## EXERCISE BRIEF
Report every line of the records below that includes the string "lines".

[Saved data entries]
= Beginning of Section =

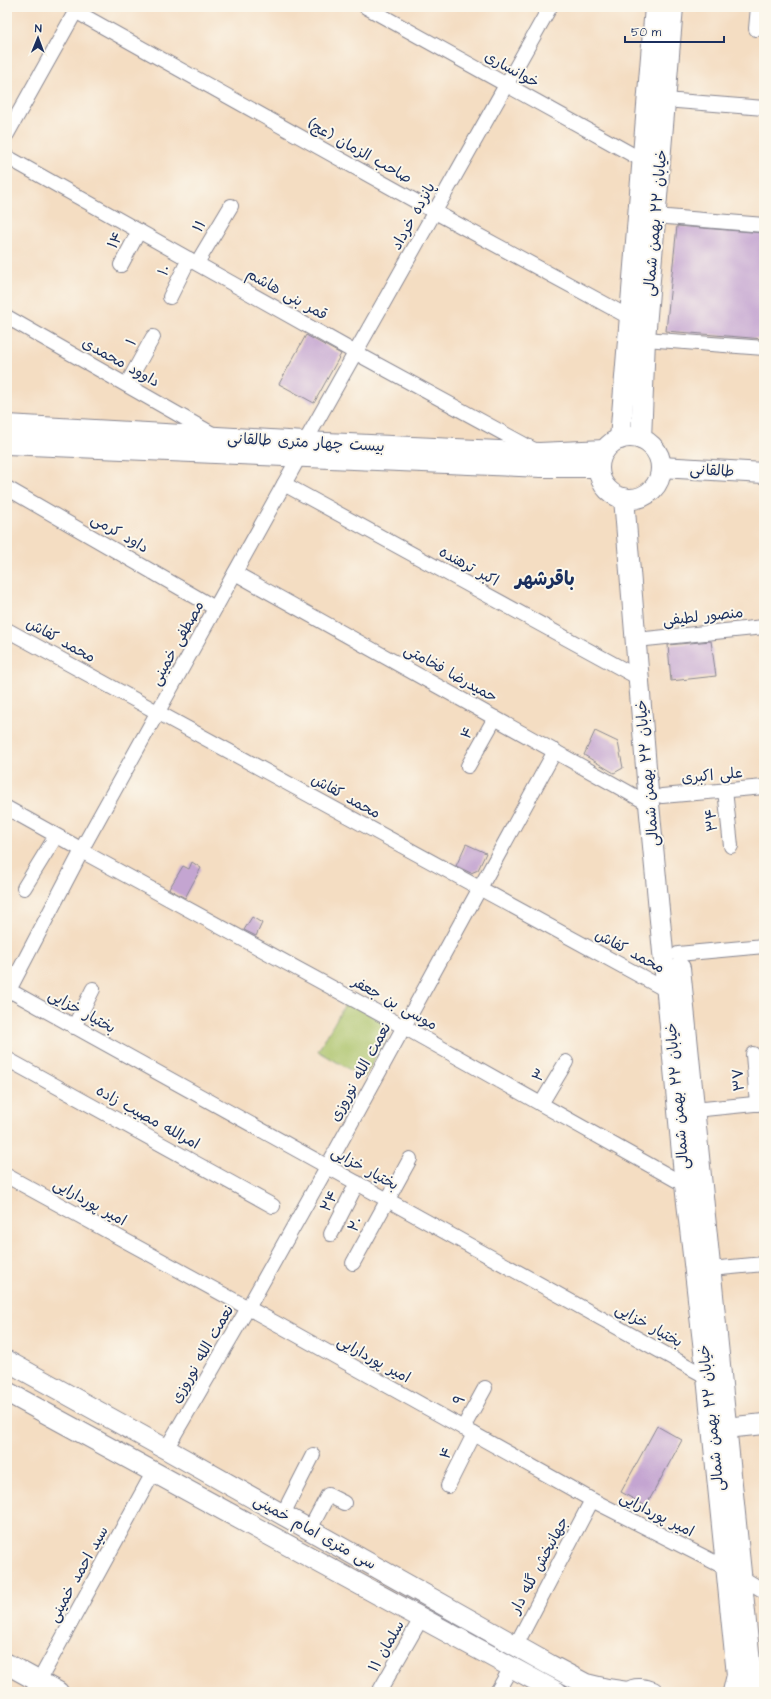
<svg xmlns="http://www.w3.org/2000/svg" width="771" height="1699" font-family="'Architects Daughter','Playpen Sans Arabic',sans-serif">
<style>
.green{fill:#a9c166;stroke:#627862}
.building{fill:#c4a5d1}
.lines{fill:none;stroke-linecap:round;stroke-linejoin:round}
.street-casing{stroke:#888690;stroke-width:16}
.secondary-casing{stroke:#888690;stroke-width:22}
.street{stroke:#fff;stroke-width:14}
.secondary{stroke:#fff;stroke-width:20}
.labels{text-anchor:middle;stroke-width:4;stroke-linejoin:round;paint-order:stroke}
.street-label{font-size:15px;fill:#1b2f5e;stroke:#fbf7ec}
.district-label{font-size:19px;font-weight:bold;fill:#1b2f5e;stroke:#fbf7ec}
</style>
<rect width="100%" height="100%" fill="#fbf7ec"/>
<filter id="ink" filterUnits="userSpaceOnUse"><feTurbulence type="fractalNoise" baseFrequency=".025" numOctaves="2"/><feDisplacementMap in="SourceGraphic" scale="8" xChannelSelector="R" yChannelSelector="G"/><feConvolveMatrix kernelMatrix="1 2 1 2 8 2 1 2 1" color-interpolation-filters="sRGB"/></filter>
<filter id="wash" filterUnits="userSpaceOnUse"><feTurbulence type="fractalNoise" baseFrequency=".012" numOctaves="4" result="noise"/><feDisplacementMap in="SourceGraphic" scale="16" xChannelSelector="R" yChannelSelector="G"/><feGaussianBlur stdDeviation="0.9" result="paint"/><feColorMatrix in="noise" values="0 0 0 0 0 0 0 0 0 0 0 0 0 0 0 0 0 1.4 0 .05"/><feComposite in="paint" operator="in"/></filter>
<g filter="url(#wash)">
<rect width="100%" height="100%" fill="#f4ddc2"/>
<polygon class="green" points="347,1001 393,1028 364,1078 318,1051"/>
<g id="blocks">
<g class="building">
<polygon points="677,226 764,233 764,339 666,331"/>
<polygon points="306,335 341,354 314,403 279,384"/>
<polygon points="711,641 716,676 671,681 668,645"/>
<polygon points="595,731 618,742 623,768 614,773 584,755"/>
<polygon points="466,844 486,853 478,870 471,873 456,866"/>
<polygon points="192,862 201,868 185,898 169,889 183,866 189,869"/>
<polygon points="252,917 262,923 256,936 244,930"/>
<polygon points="657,1426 682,1440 646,1506 621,1492"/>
</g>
</g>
</g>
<g filter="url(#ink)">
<use href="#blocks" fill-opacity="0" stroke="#888690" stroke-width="1"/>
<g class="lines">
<g class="street-casing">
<g id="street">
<polyline points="366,7 642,160"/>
<polyline points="75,11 435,212 629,317"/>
<polyline points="756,29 758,7"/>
<polyline points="665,100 764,108"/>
<polyline points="7,134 78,7"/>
<polyline points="7,157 356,353 536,451"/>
<polyline points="655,216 764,225"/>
<polyline points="197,263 231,206"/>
<polyline points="121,265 139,231"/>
<polyline points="170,297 189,259"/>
<polyline points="7,317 216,436"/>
<polyline points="645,339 764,348"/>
<polyline points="127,384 153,337"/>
<polyline points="305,442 550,7"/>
<polyline points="284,484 639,678"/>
<polyline points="7,488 215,608"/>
<polyline points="235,573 649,804"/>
<polyline points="7,630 668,991"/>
<polyline points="646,639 764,627"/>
<polyline points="468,766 495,718"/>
<polyline points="725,790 731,846"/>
<polyline points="662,796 764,787"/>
<polyline points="7,808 77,847"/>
<polyline points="84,845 299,457"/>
<polyline points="87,854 404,1027 685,1185"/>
<polyline points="24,888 56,836"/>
<polyline points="678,954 764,946"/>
<polyline points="7,989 707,1377"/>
<polyline points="7,994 79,856"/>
<polyline points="74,1027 93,989"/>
<polyline points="753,1054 757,1104"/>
<polyline points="7,1059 273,1206"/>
<polyline points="541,1104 566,1062"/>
<polyline points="694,1110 764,1103"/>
<polyline points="7,1176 281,1326 592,1500 726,1568"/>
<polyline points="331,1234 357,1183"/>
<polyline points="353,1263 410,1159"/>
<polyline points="710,1269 764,1264"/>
<polyline points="463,1428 485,1388"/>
<polyline points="166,1449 248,1308 327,1167 555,751"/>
<polyline points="448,1486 474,1434"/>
<polyline points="283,1514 313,1455"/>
<polyline points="310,1529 328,1495 344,1503"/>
<polyline points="741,1577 764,1591"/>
<polyline points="516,1645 592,1500"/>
<polyline points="33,1692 154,1471"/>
<polyline points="379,1692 422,1617"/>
<polyline points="497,1692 512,1666"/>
</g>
</g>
<g class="secondary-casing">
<g id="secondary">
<polyline points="7,425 305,442 539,453 605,450"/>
<circle cx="630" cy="468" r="31"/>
<polyline points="620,439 655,7"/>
<polyline points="641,439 645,339 673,7"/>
<polyline points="7,444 541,467 599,467"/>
<polyline points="661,467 764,473"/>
<polyline points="624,498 649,804 685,1185 707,1377 737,1675 733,1692"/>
<polyline points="680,968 753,1692"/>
<polyline points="7,1361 166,1449 550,1665 586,1684 607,1689 627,1692"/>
<polyline points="7,1392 557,1692"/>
<polyline points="726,1428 764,1424"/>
<polyline points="7,1664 58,1692"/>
<path d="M629,1692C635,1687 646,1689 653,1692"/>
</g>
</g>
<use href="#street" class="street"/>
<use href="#secondary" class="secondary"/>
</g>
</g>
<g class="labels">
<g class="street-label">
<text transform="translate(512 69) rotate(29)" y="5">خوانساری</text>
<text transform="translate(360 151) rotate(29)" y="5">صاحب الزمان (عج)</text>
<text transform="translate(413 216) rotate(-61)" y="5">پانزده خرداد</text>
<text transform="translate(655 223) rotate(-85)" y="5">خیابان ۲۲ بهمن شمالی</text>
<text transform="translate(199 226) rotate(-59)" y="5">۱۱</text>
<text transform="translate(115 240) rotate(-62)" y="5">۱۴</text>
<text transform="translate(164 270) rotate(-63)" y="5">۱۰</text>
<text transform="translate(287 294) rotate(29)" y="5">قمر بنی هاشم</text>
<text transform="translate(131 342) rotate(-61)" y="5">۱</text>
<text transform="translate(121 362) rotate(29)" y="5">داوود محمدی</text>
<text transform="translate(306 442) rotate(3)" y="5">بیست چهار متری طالقانی</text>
<text transform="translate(712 470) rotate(3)" y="5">طالقانی</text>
<text transform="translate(120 533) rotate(30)" y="5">داود کرمی</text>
<text transform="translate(469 566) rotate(29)" y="5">اکبر ترهنده</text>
<text transform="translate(703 616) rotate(-6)" y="5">منصور لطیفی</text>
<text transform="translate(61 640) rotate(29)" y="5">محمد کفاش</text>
<text transform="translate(177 643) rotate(-61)" y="5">مصطفی خمینی</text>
<text transform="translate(451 673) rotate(29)" y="5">حمیدرضا فخامتی</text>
<text transform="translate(467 733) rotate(-60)" y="5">۴</text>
<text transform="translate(647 773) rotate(-95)" y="5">خیابان ۲۲ بهمن شمالی</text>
<text transform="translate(712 775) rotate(-5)" y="5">علی اکبری</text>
<text transform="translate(346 796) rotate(29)" y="5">محمد کفاش</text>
<text transform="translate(711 820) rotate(-96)" y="5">۳۴</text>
<text transform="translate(630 951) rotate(28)" y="5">محمد کفاش</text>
<text transform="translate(395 1003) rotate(29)" y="5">موسی بن جعفر</text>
<text transform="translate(82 1011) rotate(29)" y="5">بختیار خزایی</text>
<text transform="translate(360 1072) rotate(-61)" y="5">نعمت الله نوروزی</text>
<text transform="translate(539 1075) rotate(-59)" y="5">۳</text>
<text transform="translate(738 1080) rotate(-95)" y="5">۳۷</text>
<text transform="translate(677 1096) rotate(-95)" y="5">خیابان ۲۲ بهمن شمالی</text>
<text transform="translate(148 1117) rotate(29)" y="5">امرالله مصیب زاده</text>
<text transform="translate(365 1168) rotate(29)" y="5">بختیار خزایی</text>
<text transform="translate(329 1201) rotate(-62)" y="5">۲۴</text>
<text transform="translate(90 1202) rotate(29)" y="5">امیر پوردارایی</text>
<text transform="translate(355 1224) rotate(-62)" y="5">۲۰</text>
<text transform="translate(649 1325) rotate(29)" y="5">بختیار خزایی</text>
<text transform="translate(202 1354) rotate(-60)" y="5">نعمت الله نوروزی</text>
<text transform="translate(374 1359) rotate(29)" y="5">امیر پوردارایی</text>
<text transform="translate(459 1400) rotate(-61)" y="5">۹</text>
<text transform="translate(711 1418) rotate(-96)" y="5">خیابان ۲۲ بهمن شمالی</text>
<text transform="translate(446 1453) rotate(-64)" y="5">۴</text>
<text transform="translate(657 1514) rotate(27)" y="5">امیر پوردارایی</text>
<text transform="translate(315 1532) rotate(29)" y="5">سی متری امام خمینی</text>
<text transform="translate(539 1565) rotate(-62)" y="5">جهانبخش گله دار</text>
<text transform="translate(78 1574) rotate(-61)" y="5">سید احمد خمینی</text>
<text transform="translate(386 1646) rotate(-60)" y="5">سلمان ۱۱</text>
</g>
<g class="district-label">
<text x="545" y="585">باقرشهر</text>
</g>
</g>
<rect width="771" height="1699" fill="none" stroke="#fbf7ec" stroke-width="24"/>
<g transform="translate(38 38) rotate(1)" stroke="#fbf7ec" stroke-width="3" paint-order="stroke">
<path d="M0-3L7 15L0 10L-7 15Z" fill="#1b2f5e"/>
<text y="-6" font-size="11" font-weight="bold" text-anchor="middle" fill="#1b2f5e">N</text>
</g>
<path d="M625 36v6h99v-6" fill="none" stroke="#1b2f5e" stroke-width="2"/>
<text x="631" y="36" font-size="12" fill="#1b2f5e" stroke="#fbf7ec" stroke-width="3" paint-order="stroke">50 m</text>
</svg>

= End of Section =

## ANSWER SECTION
.lines{fill:none;stroke-linecap:round;stroke-linejoin:round}
<g class="lines">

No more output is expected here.